■ Task details:
Type the data below again exactly. Omit all pictures.

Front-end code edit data
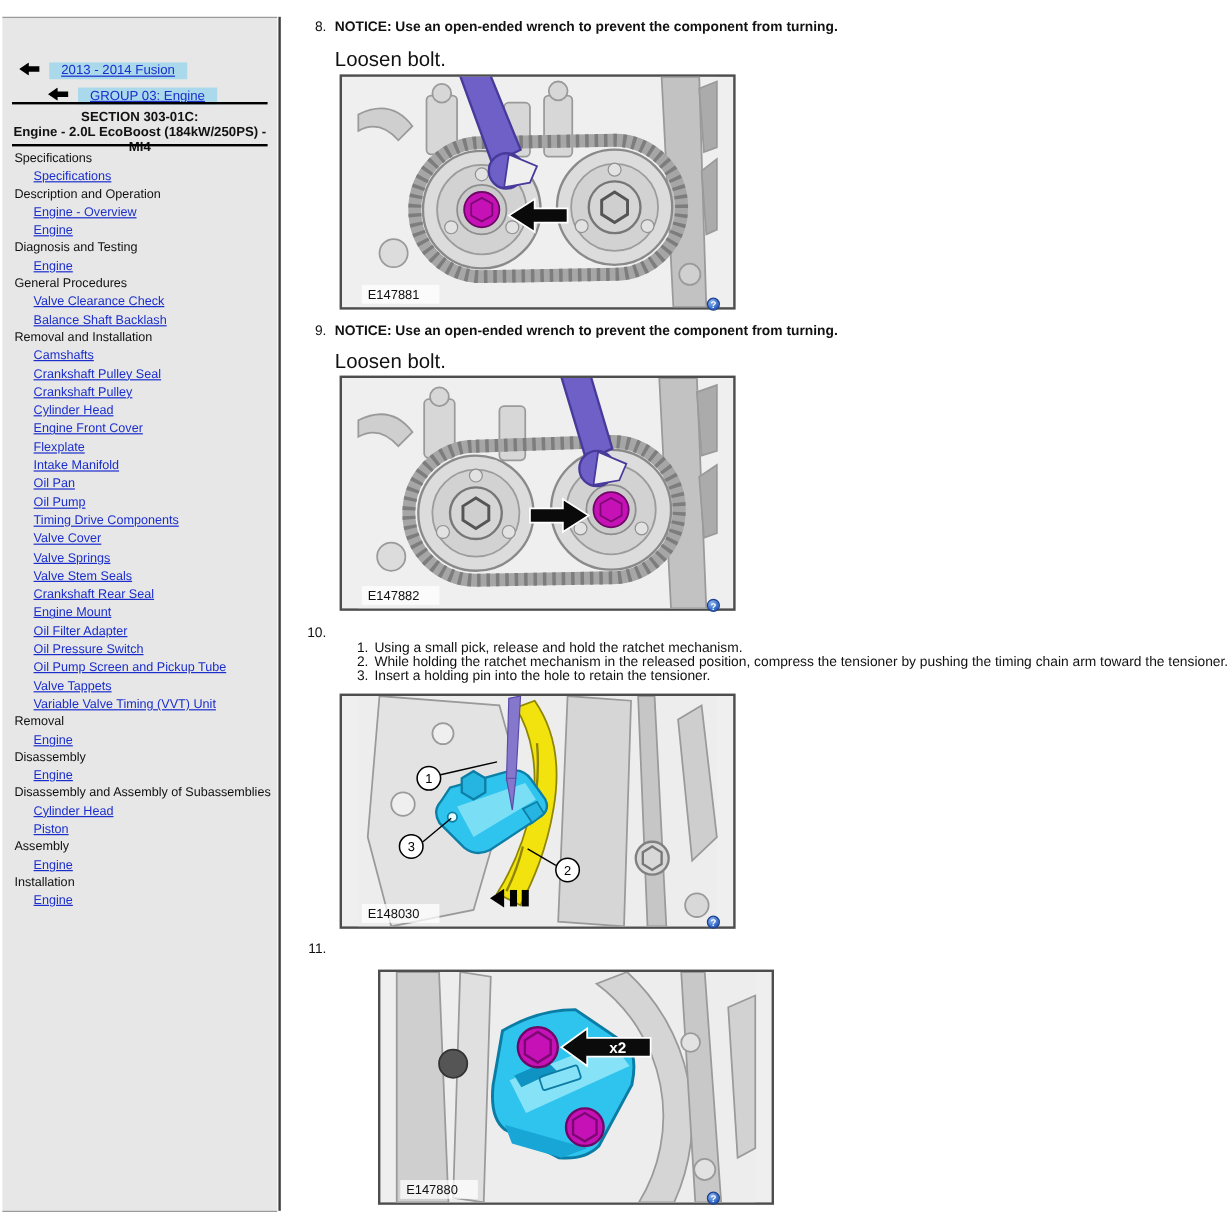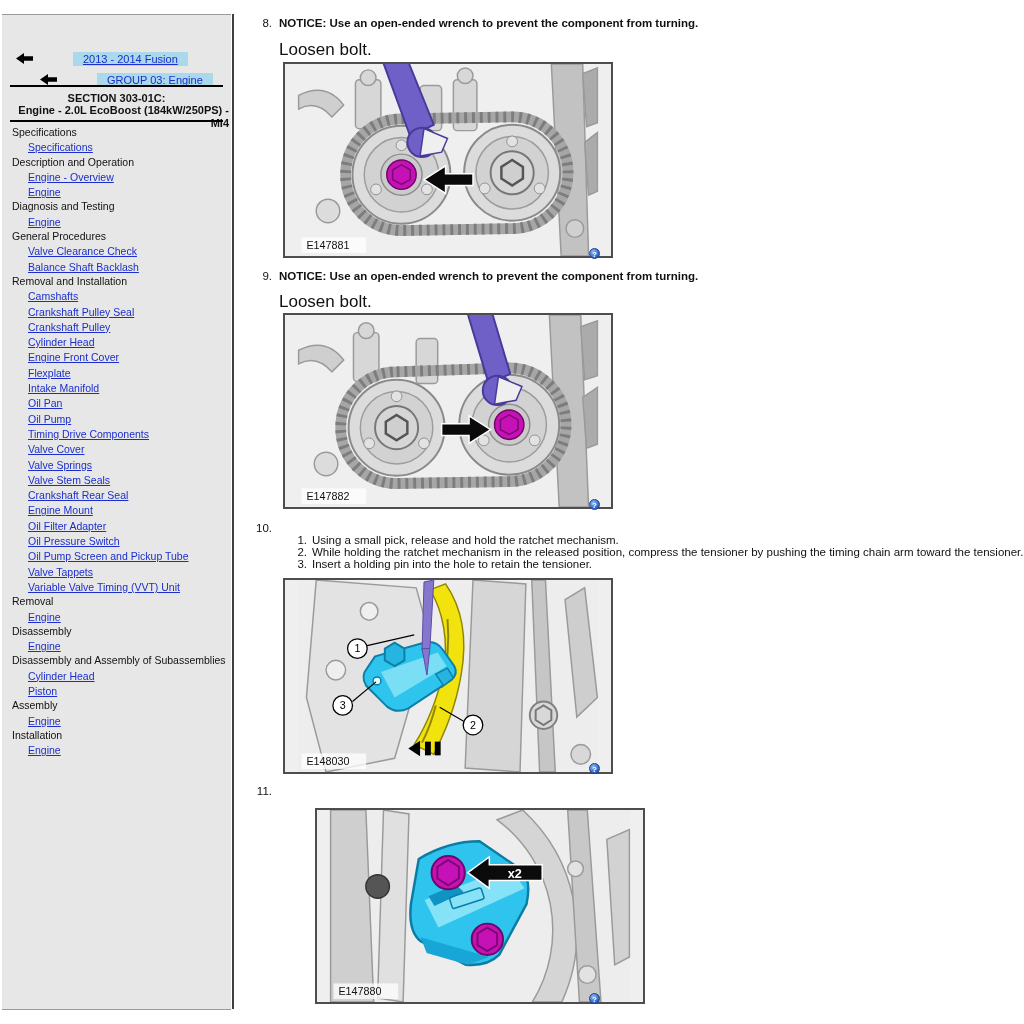--- a/index.html
+++ b/index.html
@@ -18,7 +18,7 @@
   .back-arrow{display:inline-block;margin-right:8px;}
   .crumb-link{
     background:#a9d9eb;color:#1b2ecc;text-decoration:underline;font-size:11px;
-    padding:1px 10px;white-space:nowrap;cursor:pointer;margin-left:32px;
+    padding:1px 10px;white-space:nowrap;cursor:pointer;
   }
   .side-hr{position:absolute;left:8px;right:8px;border-top:2px solid #000;height:0;}
   .side-title{

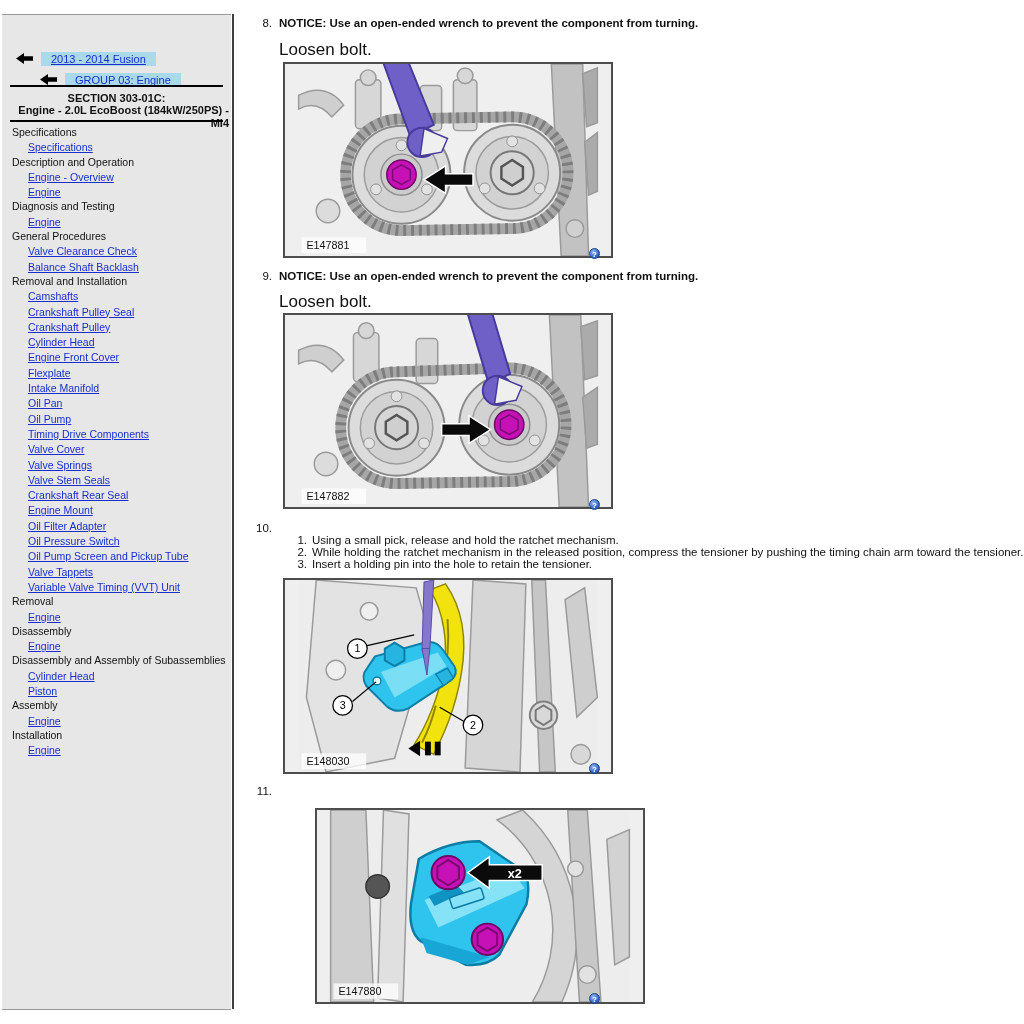--- a/index.html
+++ b/index.html
@@ -73,7 +73,7 @@
 
   <div class="side-hr" style="top:70px;"></div>
   <div class="side-title" style="top:77px;">SECTION 303-01C:</div>
-  <div class="side-title" style="top:89px;text-align:right;">Engine - 2.0L EcoBoost (184kW/250PS) - MI4</div>
+  <div class="side-title" style="top:89px;">Engine - 2.0L EcoBoost (184kW/250PS) - MI4</div>
   <div class="side-hr" style="top:105px;"></div>
 
   <div class="nav">

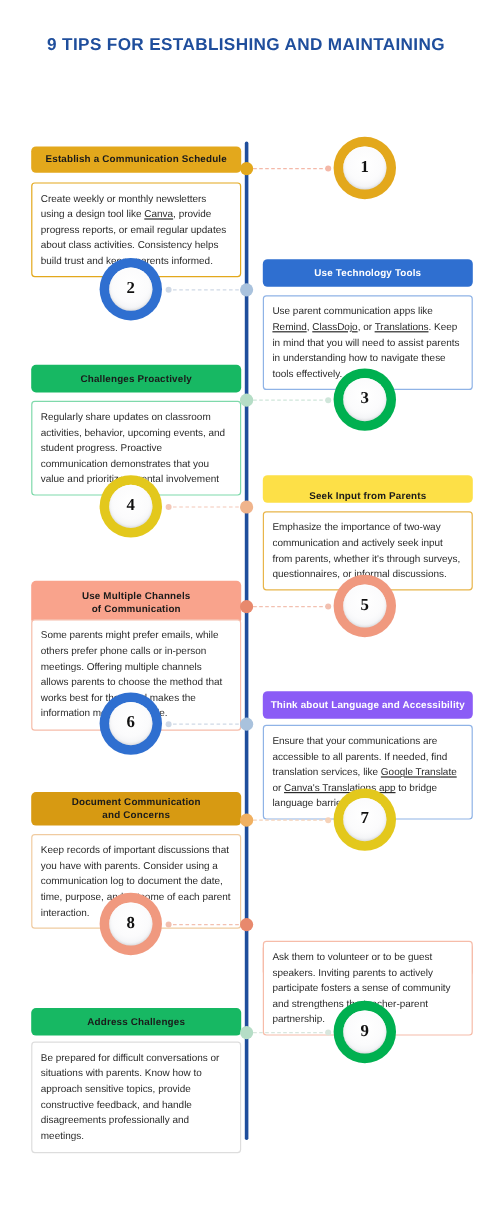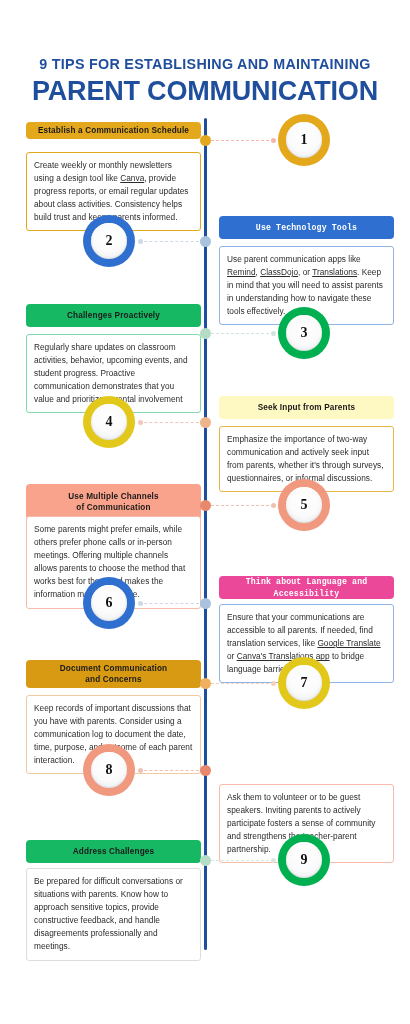--- a/index.html
+++ b/index.html
@@ -20,7 +20,7 @@
   
   .title-block {
     position: absolute;
-    top: 57px;
+    top: 31px;
     left: 0;
     width: 410px;
     text-align: center;

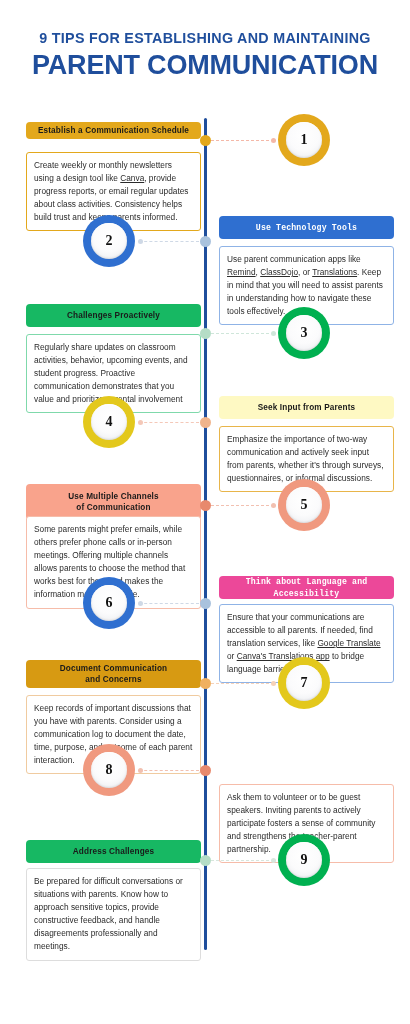--- a/index.html
+++ b/index.html
@@ -140,7 +140,6 @@
 
   <div class="title-block">
     <div class="title-line-1">9 TIPS FOR ESTABLISHING AND MAINTAINING</div>
-    <div class="title-line-2">PARENT COMMUNICATION</div>
   </div>
 
   <div class="spine"></div>

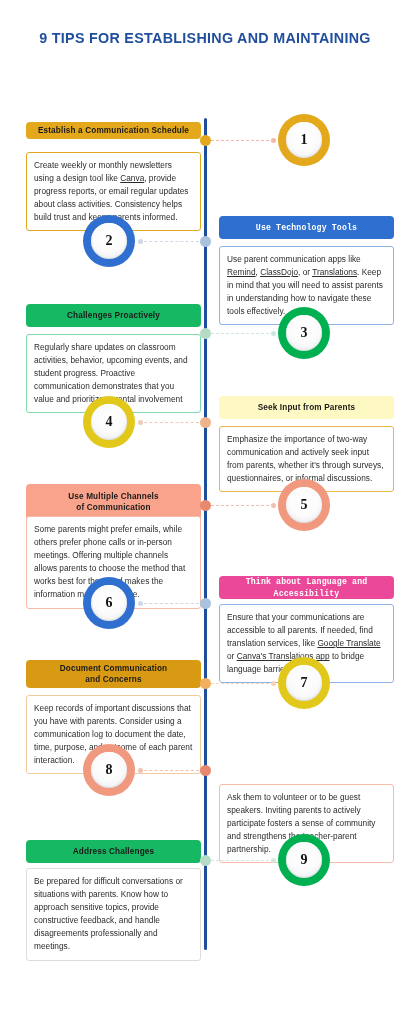--- a/index.html
+++ b/index.html
@@ -145,7 +145,7 @@
   <div class="spine"></div>
 
   <div id="tips-layer">
-      <div class="pill" style="left: 26px; top: 122px; width: 175px; height: 17px; background: rgb(227, 168, 28); color: rgb(26, 26, 26);">
+      <div class="pill" style="left: 26px; top: 122px; width: 175px; height: 22px; background: rgb(227, 168, 28); color: rgb(26, 26, 26);">
         <span>Establish a Communication Schedule</span>
       </div>
       <div class="card" style="left: 26px; top: 152px; width: 175px; min-height: 76px; border-color: rgb(227, 168, 28);">Create weekly or monthly newsletters using a design tool like <u>Canva</u>, provide progress reports, or email regular updates about class activities. Consistency helps build trust and keeps parents informed.</div>

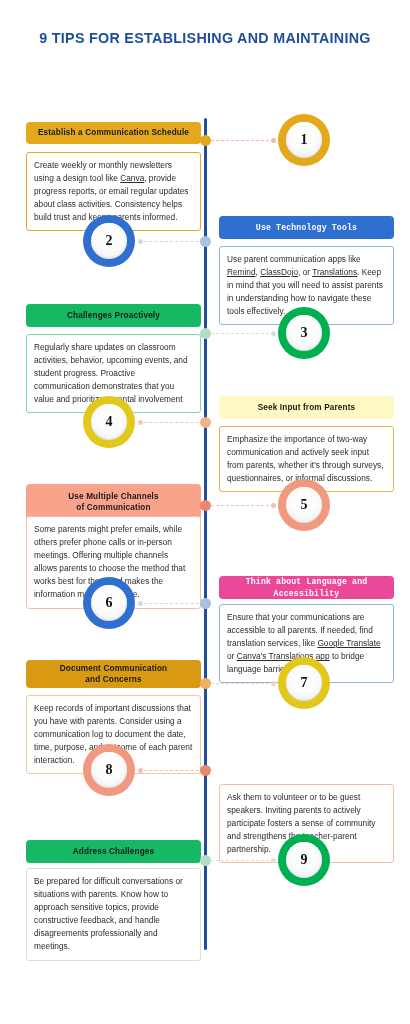--- a/index.html
+++ b/index.html
@@ -92,7 +92,7 @@
     line-height: 1.35;
     padding: 0 6px;
   }
-  .pill.blue { color: #ffffff; font-family: Liberation Mono, monospace; }
+  .pill.blue { color: #ffffff; }
 
   
   .card {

■ Solution to this task:
--- a/index.html
+++ b/index.html
@@ -18,7 +18,7 @@
   .back-arrow{display:inline-block;margin-right:8px;}
   .crumb-link{
     background:#a9d9eb;color:#1b2ecc;text-decoration:underline;font-size:11px;
-    padding:1px 10px;white-space:nowrap;cursor:pointer;margin-left:32px;
+    padding:1px 10px;white-space:nowrap;cursor:pointer;
   }
   .side-hr{position:absolute;left:8px;right:8px;border-top:2px solid #000;height:0;}
   .side-title{

--- a/index.html
+++ b/index.html
@@ -73,7 +73,7 @@
 
   <div class="side-hr" style="top:70px;"></div>
   <div class="side-title" style="top:77px;">SECTION 303-01C:</div>
-  <div class="side-title" style="top:89px;text-align:right;">Engine - 2.0L EcoBoost (184kW/250PS) - MI4</div>
+  <div class="side-title" style="top:89px;">Engine - 2.0L EcoBoost (184kW/250PS) - MI4</div>
   <div class="side-hr" style="top:105px;"></div>
 
   <div class="nav">

--- a/index.html
+++ b/index.html
@@ -20,7 +20,7 @@
   
   .title-block {
     position: absolute;
-    top: 57px;
+    top: 31px;
     left: 0;
     width: 410px;
     text-align: center;

--- a/index.html
+++ b/index.html
@@ -140,7 +140,6 @@
 
   <div class="title-block">
     <div class="title-line-1">9 TIPS FOR ESTABLISHING AND MAINTAINING</div>
-    <div class="title-line-2">PARENT COMMUNICATION</div>
   </div>
 
   <div class="spine"></div>

--- a/index.html
+++ b/index.html
@@ -145,7 +145,7 @@
   <div class="spine"></div>
 
   <div id="tips-layer">
-      <div class="pill" style="left: 26px; top: 122px; width: 175px; height: 17px; background: rgb(227, 168, 28); color: rgb(26, 26, 26);">
+      <div class="pill" style="left: 26px; top: 122px; width: 175px; height: 22px; background: rgb(227, 168, 28); color: rgb(26, 26, 26);">
         <span>Establish a Communication Schedule</span>
       </div>
       <div class="card" style="left: 26px; top: 152px; width: 175px; min-height: 76px; border-color: rgb(227, 168, 28);">Create weekly or monthly newsletters using a design tool like <u>Canva</u>, provide progress reports, or email regular updates about class activities. Consistency helps build trust and keeps parents informed.</div>

--- a/index.html
+++ b/index.html
@@ -92,7 +92,7 @@
     line-height: 1.35;
     padding: 0 6px;
   }
-  .pill.blue { color: #ffffff; font-family: Liberation Mono, monospace; }
+  .pill.blue { color: #ffffff; }
 
   
   .card {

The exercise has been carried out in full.